Let $A = \begin{bmatrix} 2&4\\ 1&5 \end{bmatrix}$, compute $A^{105}$.
I interpreted this question to just find the nth power of matrix A. Not sure if this was the intended route.
I did the $D=P^{-1}AP$ and got $D^n$.
so $A^n = PD^nP^{-1}$
my final result: $\frac{1}{5} \begin{bmatrix} 6^n+4&4(6^n-1)\\ 6^n-1&4(6^n)+1 \end{bmatrix}$
So I can compute just by pluging $105=n$?
There's also a rather special trick for $2 \times 2$ matrices that can save a little work: you don't need to know $P$ and $P^{-1}$. If $\lambda_1$ and $\lambda_2$ are the eigenvalues (and they are distinct), then $$ A^n = \frac{\lambda_1^n - \lambda_2^n}{\lambda_1 - \lambda_2} A + \frac{\lambda_1 \lambda_2^n - \lambda_1^n \lambda_2}{\lambda_1 - \lambda_2} I $$ If there is only one eigenvalue $\lambda$ (of algebraic multiplicity $2$), this becomes $$ A^n = n \lambda^{n-1} A - (n-1) \lambda^n I$$
More generally, if $f$ is an analytic function in a neighbourhood of the eigenvalues of $A$,
$$f(A) = \frac{f(\lambda_1) - f(\lambda_2)}{\lambda_1 - \lambda_2} A + \frac{\lambda_1 f(\lambda_2) - f(\lambda_1) \lambda_2}{\lambda_1 - \lambda_2} I$$ in the first case, $$ f(A) = f'(\lambda) A + (f(\lambda) - \lambda f'(\lambda)) I$$ in the second.
This works e.g. for $\exp(A)$ with $f(\lambda) = \exp(\lambda)$, or $(A-\mu I)^{-1}$ with $f(\lambda) = 1/(\lambda-\mu)$, where $\mu$ is not an eigenvalue.
You can use the Cayley-Hamilton theorem to evaluate powers of a matrix (in fact, any analytic function of a matrix).
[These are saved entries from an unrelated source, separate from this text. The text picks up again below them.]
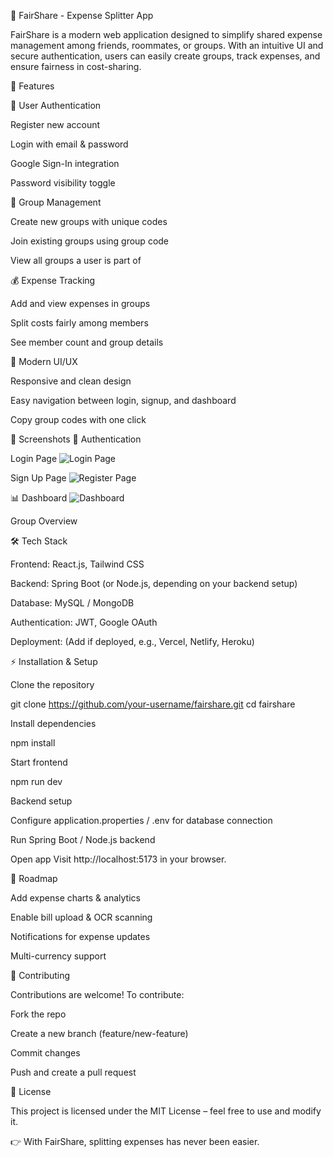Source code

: 💸 FairShare - Expense Splitter App

FairShare is a modern web application designed to simplify shared expense management among friends, roommates, or groups. With an intuitive UI and secure authentication, users can easily create groups, track expenses, and ensure fairness in cost-sharing.

🚀 Features

🔐 User Authentication

Register new account

Login with email & password

Google Sign-In integration

Password visibility toggle

👥 Group Management

Create new groups with unique codes

Join existing groups using group code

View all groups a user is part of

💰 Expense Tracking

Add and view expenses in groups

Split costs fairly among members

See member count and group details

📱 Modern UI/UX

Responsive and clean design

Easy navigation between login, signup, and dashboard

Copy group codes with one click

📸 Screenshots
🔑 Authentication

Login Page
![Login Page](./Screenshots/Login-Page)  


Sign Up Page
![Register Page](./Screenshots/Register-Page) 


📊 Dashboard
![Dashboard](./Screenshots/Dashboard) 

Group Overview


🛠️ Tech Stack

Frontend: React.js, Tailwind CSS

Backend: Spring Boot (or Node.js, depending on your backend setup)

Database: MySQL / MongoDB

Authentication: JWT, Google OAuth

Deployment: (Add if deployed, e.g., Vercel, Netlify, Heroku)

⚡ Installation & Setup

Clone the repository

git clone https://github.com/your-username/fairshare.git
cd fairshare


Install dependencies

npm install


Start frontend

npm run dev


Backend setup

Configure application.properties / .env for database connection

Run Spring Boot / Node.js backend

Open app
Visit http://localhost:5173
 in your browser.

📌 Roadmap

 Add expense charts & analytics

 Enable bill upload & OCR scanning

 Notifications for expense updates

 Multi-currency support

🤝 Contributing

Contributions are welcome! To contribute:

Fork the repo

Create a new branch (feature/new-feature)

Commit changes

Push and create a pull request

📜 License

This project is licensed under the MIT License – feel free to use and modify it.

👉 With FairShare, splitting expenses has never been easier.
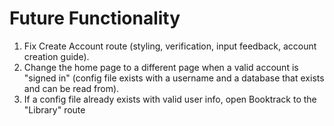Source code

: # Future Functionality

1. Fix Create Account route (styling, verification, input feedback, account creation guide).
2. Change the home page to a different page when a valid account is "signed in" (config file exists with a username and a database that exists and can be read from).
3. If a config file already exists with valid user info, open Booktrack to the "Library" route
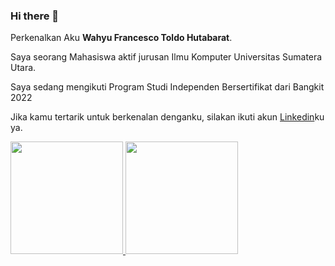 ### Hi there 👋

Perkenalkan Aku **Wahyu Francesco Toldo Hutabarat**.

Saya seorang Mahasiswa aktif jurusan Ilmu Komputer Universitas Sumatera Utara.

Saya sedang mengikuti Program Studi Independen Bersertifikat dari Bangkit 2022

Jika kamu tertarik untuk berkenalan denganku, silakan ikuti akun [Linkedin](https://www.linkedin.com/in/wahyu-francesco-toldo-hutabarat-767194195/)ku ya.

<p align="left">
<a href="https://github.com/toldohutabarat">
  <img height="180em" src="https://github-readme-stats-eight-theta.vercel.app/api?username=toldohutabarat&show_icons=true&theme=algolia&include_all_commits=true&count_private=true"/>
  <img height="180em" src="https://github-readme-stats-eight-theta.vercel.app/api/top-langs/?username=toldohutabarat&layout=compact&langs_count=8&theme=algolia"/>
</a>
</p>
The basic idea is that by dividing by the characteristic polynomial, you can reduce the degree of any polynomial of an $n\times n$ matrix to at most $n-1$.
Let $\Delta(x)$ be the characteristic polynomial of the matrix $A$ and write the polynomial $P(x)$ as the quotient and remainder $P(x)=Q(x)\Delta(x)+R(x)$. By the Cayley-Hamilton theorem, $\Delta(A)=0$, so $P(A)=R(A)$. Since by definition $\Delta(\lambda)=0$ if $\lambda$ is an eigenvalue of $A$, we also have $P(\lambda)=R(\lambda)$.
The characteristic polynomial of A is $\Delta(x)=x^2-7x+6$, so one way to compute $A^{105}$ is to find the remainder of $x^{105}$ after division by $\Delta(x)$ and plug in $A$. Another way is to use the property of the eigenvalues mentioned above. We know that for each eigenvalue $\lambda$, $\lambda^{105}=a_0+a_1\lambda$ for some unknown coefficients $a_0$ and $a_1$. Plugging in the two eigenvalues $6$ and $1$ produces a system of linear equations that can be solved for the unknown coefficients: $$\begin{align}a_0+a_1&=1 \\ a_0+6a_1&=6^{105}\end{align}$$ from which we get $A^{105}=\frac15(6-6^{105})I+\frac15(6^{105}-1)A$.
This method works for any size square matrix, although you need to modify the equations for the unknown coefficients a bit if there are repeated eigenvalues.